### WRITTEN INSTRUCTION
Please repeat the entries from the very first one through the one containing "dans at (190, 120) colour: purple -> orange", including both ends.

══ INFORMATION PROVIDED

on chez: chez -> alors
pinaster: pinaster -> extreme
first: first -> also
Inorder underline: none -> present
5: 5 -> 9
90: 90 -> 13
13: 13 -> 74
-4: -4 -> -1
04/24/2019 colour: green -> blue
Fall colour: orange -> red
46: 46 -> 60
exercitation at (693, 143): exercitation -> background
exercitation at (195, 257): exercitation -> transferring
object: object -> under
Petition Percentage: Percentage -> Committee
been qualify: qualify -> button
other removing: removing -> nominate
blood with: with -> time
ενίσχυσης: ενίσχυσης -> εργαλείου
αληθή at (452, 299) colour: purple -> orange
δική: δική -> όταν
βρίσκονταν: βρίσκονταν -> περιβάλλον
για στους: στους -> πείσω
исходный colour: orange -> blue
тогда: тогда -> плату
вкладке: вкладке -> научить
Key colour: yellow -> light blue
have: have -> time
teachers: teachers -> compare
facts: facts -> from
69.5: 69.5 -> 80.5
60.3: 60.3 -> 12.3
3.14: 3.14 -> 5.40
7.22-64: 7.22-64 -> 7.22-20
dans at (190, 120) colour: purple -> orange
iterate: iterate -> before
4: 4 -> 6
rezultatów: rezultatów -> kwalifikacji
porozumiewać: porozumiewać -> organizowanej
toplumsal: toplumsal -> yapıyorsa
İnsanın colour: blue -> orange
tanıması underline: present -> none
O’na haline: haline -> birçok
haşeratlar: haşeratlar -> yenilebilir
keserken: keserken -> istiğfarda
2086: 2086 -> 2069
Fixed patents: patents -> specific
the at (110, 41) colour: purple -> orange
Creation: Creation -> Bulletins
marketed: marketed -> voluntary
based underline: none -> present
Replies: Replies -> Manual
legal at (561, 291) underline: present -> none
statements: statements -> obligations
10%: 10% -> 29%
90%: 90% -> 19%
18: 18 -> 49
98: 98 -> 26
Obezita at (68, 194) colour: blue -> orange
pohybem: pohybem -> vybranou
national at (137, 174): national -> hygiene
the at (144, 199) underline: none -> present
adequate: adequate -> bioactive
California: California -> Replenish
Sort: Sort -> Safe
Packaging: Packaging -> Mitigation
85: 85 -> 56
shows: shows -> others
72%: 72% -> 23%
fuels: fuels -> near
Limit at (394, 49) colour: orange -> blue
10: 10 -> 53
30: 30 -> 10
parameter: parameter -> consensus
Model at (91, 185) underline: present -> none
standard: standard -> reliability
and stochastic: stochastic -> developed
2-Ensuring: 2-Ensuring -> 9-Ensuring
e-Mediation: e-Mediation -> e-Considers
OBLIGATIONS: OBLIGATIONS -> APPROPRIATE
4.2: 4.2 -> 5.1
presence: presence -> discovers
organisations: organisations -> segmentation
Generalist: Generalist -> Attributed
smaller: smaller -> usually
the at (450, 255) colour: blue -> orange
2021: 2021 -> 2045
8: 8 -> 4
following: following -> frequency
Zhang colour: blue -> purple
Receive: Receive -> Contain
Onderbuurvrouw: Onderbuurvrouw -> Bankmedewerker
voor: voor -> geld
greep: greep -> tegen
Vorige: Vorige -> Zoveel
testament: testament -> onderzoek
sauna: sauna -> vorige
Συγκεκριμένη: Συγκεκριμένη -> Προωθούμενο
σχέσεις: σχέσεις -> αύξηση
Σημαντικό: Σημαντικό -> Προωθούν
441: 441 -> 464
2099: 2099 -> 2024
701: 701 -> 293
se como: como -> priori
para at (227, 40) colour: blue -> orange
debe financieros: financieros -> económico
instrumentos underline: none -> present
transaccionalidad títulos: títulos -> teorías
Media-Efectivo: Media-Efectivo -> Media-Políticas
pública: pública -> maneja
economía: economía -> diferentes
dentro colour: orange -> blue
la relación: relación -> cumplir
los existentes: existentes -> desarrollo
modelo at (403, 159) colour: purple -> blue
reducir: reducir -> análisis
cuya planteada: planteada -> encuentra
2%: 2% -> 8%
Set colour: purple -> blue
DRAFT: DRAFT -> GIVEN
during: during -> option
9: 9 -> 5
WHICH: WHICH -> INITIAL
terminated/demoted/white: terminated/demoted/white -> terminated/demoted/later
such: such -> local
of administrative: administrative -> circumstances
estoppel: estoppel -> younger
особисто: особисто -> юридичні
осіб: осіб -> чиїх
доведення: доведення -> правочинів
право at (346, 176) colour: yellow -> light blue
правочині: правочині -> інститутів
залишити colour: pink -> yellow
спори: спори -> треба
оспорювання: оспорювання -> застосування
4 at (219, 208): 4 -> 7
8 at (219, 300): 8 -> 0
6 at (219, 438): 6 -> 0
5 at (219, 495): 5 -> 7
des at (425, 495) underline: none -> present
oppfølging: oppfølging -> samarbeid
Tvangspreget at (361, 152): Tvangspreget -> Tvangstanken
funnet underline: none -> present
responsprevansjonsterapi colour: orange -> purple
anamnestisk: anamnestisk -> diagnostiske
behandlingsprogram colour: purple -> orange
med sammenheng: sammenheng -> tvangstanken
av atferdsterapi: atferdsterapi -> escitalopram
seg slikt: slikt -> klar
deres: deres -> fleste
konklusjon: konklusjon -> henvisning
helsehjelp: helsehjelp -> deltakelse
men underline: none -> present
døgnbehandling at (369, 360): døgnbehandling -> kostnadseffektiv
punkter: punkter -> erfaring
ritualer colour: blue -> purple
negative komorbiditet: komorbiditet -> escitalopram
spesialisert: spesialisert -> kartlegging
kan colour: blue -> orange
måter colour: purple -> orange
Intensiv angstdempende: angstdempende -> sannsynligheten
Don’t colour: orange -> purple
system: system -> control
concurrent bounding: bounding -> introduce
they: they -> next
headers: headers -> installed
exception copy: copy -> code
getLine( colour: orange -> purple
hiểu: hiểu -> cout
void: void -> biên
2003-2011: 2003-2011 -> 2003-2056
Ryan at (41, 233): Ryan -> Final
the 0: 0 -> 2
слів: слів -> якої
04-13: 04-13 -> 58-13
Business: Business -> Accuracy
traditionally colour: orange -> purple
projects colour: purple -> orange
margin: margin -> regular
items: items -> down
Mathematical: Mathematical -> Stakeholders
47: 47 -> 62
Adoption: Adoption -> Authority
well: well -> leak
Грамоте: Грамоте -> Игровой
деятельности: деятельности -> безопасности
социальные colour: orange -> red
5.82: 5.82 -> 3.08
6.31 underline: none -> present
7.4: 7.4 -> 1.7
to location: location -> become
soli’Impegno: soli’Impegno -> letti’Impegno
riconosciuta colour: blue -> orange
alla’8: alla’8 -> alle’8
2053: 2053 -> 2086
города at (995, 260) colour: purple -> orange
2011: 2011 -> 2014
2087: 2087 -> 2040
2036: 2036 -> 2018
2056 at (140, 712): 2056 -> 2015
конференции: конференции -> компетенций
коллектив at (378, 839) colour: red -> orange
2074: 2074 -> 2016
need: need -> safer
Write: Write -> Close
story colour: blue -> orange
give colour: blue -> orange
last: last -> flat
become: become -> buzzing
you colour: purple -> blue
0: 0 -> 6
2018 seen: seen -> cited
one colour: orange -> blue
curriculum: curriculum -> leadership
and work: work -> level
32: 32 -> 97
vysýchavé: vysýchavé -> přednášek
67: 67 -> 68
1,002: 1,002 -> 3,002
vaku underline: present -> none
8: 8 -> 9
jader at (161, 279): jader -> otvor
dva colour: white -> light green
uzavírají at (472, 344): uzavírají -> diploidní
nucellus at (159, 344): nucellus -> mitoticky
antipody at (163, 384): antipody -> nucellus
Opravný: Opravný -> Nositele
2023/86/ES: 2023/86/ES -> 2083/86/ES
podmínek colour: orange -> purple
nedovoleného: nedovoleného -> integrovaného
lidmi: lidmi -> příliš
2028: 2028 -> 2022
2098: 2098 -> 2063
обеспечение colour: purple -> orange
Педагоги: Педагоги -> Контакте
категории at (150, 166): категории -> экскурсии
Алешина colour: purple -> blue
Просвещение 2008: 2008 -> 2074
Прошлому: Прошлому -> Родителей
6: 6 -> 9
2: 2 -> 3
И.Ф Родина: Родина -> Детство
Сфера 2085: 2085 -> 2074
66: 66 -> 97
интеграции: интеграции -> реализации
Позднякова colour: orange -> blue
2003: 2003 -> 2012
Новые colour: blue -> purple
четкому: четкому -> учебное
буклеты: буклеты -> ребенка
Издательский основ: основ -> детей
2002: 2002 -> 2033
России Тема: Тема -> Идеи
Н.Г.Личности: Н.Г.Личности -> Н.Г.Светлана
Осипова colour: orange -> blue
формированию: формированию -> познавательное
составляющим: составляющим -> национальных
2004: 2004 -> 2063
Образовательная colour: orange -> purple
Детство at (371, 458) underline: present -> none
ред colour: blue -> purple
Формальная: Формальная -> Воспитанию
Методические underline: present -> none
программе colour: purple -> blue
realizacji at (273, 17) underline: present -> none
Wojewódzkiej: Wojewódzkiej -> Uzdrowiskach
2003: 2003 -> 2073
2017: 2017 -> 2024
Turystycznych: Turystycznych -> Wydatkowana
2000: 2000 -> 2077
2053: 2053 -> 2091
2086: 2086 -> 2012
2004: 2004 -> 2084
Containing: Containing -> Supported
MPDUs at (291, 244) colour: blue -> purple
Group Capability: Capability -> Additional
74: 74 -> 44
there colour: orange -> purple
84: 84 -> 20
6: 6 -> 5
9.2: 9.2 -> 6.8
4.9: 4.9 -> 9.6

════

### THE COMPLETED TASK
on chez: chez -> alors
pinaster: pinaster -> extreme
first: first -> also
Inorder underline: none -> present
5: 5 -> 9
90: 90 -> 13
13: 13 -> 74
-4: -4 -> -1
04/24/2019 colour: green -> blue
Fall colour: orange -> red
46: 46 -> 60
exercitation at (693, 143): exercitation -> background
exercitation at (195, 257): exercitation -> transferring
object: object -> under
Petition Percentage: Percentage -> Committee
been qualify: qualify -> button
other removing: removing -> nominate
blood with: with -> time
ενίσχυσης: ενίσχυσης -> εργαλείου
αληθή at (452, 299) colour: purple -> orange
δική: δική -> όταν
βρίσκονταν: βρίσκονταν -> περιβάλλον
για στους: στους -> πείσω
исходный colour: orange -> blue
тогда: тогда -> плату
вкладке: вкладке -> научить
Key colour: yellow -> light blue
have: have -> time
teachers: teachers -> compare
facts: facts -> from
69.5: 69.5 -> 80.5
60.3: 60.3 -> 12.3
3.14: 3.14 -> 5.40
7.22-64: 7.22-64 -> 7.22-20
dans at (190, 120) colour: purple -> orange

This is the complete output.